The housing industry association (HIA), which represents the residential home building, renovation and development industry, said new home sales were 31.6 per cent higher in the three months to October, when compared to the same period a year earlier.

“The detached housing market continues to perform strongly and as it accelerates will pull the rest of the Australian economy forward into 2021,” Tim Reardon said, chief economist at HIA.

“HomeBuilder was the catalyst for improving consumer confidence in the housing market.”

But the praised subsidy is coming to an end

The $680m government measure, which offers eligible people $25,000 if they’re spending from $150,000 to $750,000 on a renovation or new build, is estimated to support 27,000 building projects.

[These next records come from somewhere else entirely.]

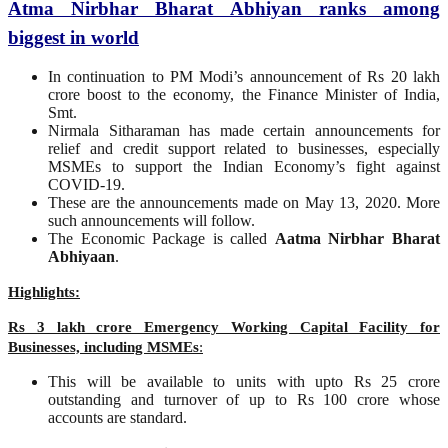
Atma Nirbhar Bharat Abhiyan ranks among
biggest in world
In continuation to PM Modi’s announcement of Rs 20 lakh
crore boost to the economy, the Finance Minister of India,
Smt.
Nirmala Sitharaman has made certain announcements for
relief and credit support related to businesses, especially
MSMEs to support the Indian Economy’s fight against
COVID-19.
These are the announcements made on May 13, 2020. More
such announcements will follow.
The Economic Package is called
Aatma Nirbhar Bharat
Abhiyaan
.
Highlights:
Rs 3 lakh crore Emergency Working Capital Facility for
Businesses, including MSMEs
:
This will be available to units with upto Rs 25 crore
outstanding and turnover of up to Rs 100 crore whose
accounts are standard.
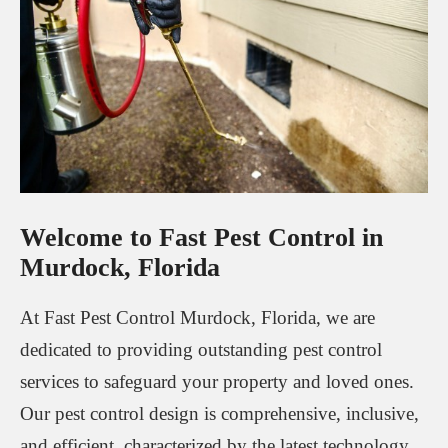
Welcome to Fast Pest Control in
Murdock, Florida
At Fast Pest Control Murdock, Florida, we are
dedicated to providing outstanding pest control
services to safeguard your property and loved ones.
Our pest control design is comprehensive, inclusive,
and efficient, characterized by the latest technology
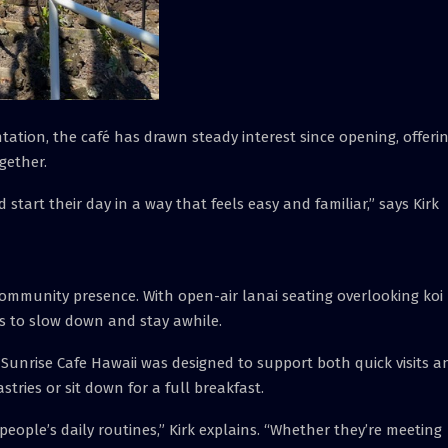
ation, the café has drawn steady interest since opening, offeri
gether.
tart their day in a way that feels easy and familiar,” says Kirk
 community presence. With open-air lanai seating overlooking koi
 to slow down and stay awhile.
Sunrise Cafe Hawaii was designed to support both quick visits a
stries or sit down for a full breakfast.
people’s daily routines,” Kirk explains. “Whether they’re meeting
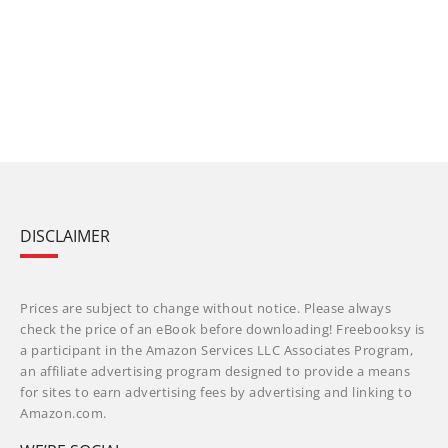
DISCLAIMER
Prices are subject to change without notice. Please always
check the price of an eBook before downloading! Freebooksy is
a participant in the Amazon Services LLC Associates Program,
an affiliate advertising program designed to provide a means
for sites to earn advertising fees by advertising and linking to
Amazon.com.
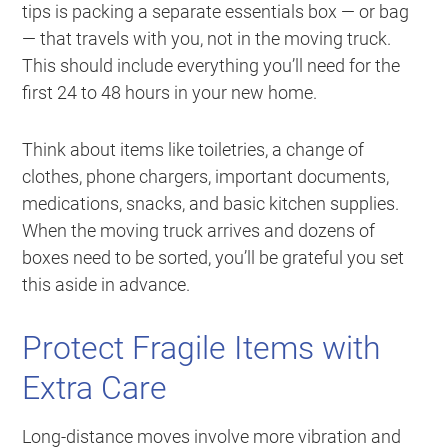
tips is packing a separate essentials box — or bag
— that travels with you, not in the moving truck.
This should include everything you’ll need for the
first 24 to 48 hours in your new home.
Think about items like toiletries, a change of
clothes, phone chargers, important documents,
medications, snacks, and basic kitchen supplies.
When the moving truck arrives and dozens of
boxes need to be sorted, you’ll be grateful you set
this aside in advance.
Protect Fragile Items with
Extra Care
Long-distance moves involve more vibration and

Households are diverting the money they would’ve spent on holidays and entertainment on their homes. Small scale renovations were up 25 per cent compared to the same period a year earlier.

The federal government’s HomeBuilder grant is scheduled to expire on 31 December. As of October, approximately 11,000 applications had been submitted.

“The statistics show HomeBuilder is achieving exactly what it was designed to do,” Michael Sukkar said, the minister for housing.

“It is igniting the construction industry and helping to protect jobs right across the sector.”

The government has not committed to extending the scheme.

“A scheme that’s working well, that’s supporting the industry … all of those factors go in favour of the program,” Mr Sukkar said.

“... We’re keeping a really close eye on it and we’ll make a call as that date (31 December) gets closer.”